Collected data
══════════

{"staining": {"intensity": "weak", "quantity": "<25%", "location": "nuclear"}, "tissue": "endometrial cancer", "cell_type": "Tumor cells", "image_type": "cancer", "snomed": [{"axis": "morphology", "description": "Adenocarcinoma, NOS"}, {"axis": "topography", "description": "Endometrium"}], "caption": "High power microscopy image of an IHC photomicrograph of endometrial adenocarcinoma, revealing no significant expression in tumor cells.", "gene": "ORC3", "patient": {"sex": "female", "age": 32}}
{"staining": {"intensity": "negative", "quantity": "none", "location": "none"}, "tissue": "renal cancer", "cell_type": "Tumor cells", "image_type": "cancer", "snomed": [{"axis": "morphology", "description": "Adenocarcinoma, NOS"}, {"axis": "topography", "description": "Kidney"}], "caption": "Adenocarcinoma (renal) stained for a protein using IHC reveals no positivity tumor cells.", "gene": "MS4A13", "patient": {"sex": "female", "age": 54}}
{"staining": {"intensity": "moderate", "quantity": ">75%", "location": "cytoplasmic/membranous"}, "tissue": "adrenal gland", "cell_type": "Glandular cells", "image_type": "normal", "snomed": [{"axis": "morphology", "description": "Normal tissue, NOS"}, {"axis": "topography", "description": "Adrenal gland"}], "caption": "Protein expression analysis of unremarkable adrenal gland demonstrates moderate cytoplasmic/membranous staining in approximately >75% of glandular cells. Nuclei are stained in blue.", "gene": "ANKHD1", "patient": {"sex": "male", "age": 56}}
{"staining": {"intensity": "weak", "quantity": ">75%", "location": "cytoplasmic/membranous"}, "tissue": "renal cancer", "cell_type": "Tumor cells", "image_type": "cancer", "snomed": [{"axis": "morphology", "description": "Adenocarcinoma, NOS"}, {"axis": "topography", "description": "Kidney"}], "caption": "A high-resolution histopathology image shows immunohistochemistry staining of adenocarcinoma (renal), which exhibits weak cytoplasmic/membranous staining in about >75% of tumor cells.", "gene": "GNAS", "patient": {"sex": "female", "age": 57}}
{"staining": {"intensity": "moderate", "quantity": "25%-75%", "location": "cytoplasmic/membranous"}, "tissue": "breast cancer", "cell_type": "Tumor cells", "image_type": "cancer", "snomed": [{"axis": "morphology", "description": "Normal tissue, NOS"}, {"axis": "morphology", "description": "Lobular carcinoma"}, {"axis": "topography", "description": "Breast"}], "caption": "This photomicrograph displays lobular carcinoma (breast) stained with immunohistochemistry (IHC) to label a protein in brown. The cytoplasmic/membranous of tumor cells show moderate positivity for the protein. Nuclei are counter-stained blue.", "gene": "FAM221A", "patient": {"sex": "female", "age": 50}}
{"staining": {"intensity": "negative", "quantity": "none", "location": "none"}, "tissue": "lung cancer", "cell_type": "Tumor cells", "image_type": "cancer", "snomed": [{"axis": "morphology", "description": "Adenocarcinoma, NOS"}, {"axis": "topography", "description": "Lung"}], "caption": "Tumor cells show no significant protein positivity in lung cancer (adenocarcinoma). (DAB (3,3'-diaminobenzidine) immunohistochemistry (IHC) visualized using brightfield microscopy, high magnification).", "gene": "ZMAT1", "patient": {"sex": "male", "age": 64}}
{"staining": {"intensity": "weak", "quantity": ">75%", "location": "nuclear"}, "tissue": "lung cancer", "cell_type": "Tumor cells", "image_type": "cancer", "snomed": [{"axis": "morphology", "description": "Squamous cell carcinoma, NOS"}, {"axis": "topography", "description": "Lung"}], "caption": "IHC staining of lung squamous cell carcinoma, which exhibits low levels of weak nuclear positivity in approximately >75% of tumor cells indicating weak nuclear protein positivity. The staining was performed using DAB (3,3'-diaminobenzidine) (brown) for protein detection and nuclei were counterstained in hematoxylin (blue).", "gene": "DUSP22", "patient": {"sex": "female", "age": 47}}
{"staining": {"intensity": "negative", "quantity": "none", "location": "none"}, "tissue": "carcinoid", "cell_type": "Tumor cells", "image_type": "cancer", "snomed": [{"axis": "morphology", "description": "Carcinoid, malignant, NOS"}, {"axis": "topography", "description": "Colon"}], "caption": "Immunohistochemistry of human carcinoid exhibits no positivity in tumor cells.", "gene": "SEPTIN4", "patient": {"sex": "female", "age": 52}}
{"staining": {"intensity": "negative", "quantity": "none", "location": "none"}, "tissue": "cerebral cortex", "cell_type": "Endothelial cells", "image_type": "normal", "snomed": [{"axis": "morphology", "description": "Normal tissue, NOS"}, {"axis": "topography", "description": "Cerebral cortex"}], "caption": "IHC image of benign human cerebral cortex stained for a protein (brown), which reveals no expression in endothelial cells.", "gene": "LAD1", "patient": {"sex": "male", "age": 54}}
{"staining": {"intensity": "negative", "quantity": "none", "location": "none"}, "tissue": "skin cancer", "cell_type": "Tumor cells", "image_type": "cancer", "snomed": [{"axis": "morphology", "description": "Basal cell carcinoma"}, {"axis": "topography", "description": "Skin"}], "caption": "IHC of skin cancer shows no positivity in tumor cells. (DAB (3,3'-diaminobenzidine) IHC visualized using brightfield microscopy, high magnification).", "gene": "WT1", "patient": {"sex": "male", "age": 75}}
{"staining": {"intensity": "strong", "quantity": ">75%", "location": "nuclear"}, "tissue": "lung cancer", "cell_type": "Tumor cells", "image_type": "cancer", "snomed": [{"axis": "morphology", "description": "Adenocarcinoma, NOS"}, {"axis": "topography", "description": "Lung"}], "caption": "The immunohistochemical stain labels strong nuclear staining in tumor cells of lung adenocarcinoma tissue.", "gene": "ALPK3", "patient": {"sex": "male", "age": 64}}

══════════

→ What the exercise asks
Your job is to return all lines above that hold the word "magnification".

→ Task response
{"staining": {"intensity": "negative", "quantity": "none", "location": "none"}, "tissue": "lung cancer", "cell_type": "Tumor cells", "image_type": "cancer", "snomed": [{"axis": "morphology", "description": "Adenocarcinoma, NOS"}, {"axis": "topography", "description": "Lung"}], "caption": "Tumor cells show no significant protein positivity in lung cancer (adenocarcinoma). (DAB (3,3'-diaminobenzidine) immunohistochemistry (IHC) visualized using brightfield microscopy, high magnification).", "gene": "ZMAT1", "patient": {"sex": "male", "age": 64}}
{"staining": {"intensity": "negative", "quantity": "none", "location": "none"}, "tissue": "skin cancer", "cell_type": "Tumor cells", "image_type": "cancer", "snomed": [{"axis": "morphology", "description": "Basal cell carcinoma"}, {"axis": "topography", "description": "Skin"}], "caption": "IHC of skin cancer shows no positivity in tumor cells. (DAB (3,3'-diaminobenzidine) IHC visualized using brightfield microscopy, high magnification).", "gene": "WT1", "patient": {"sex": "male", "age": 75}}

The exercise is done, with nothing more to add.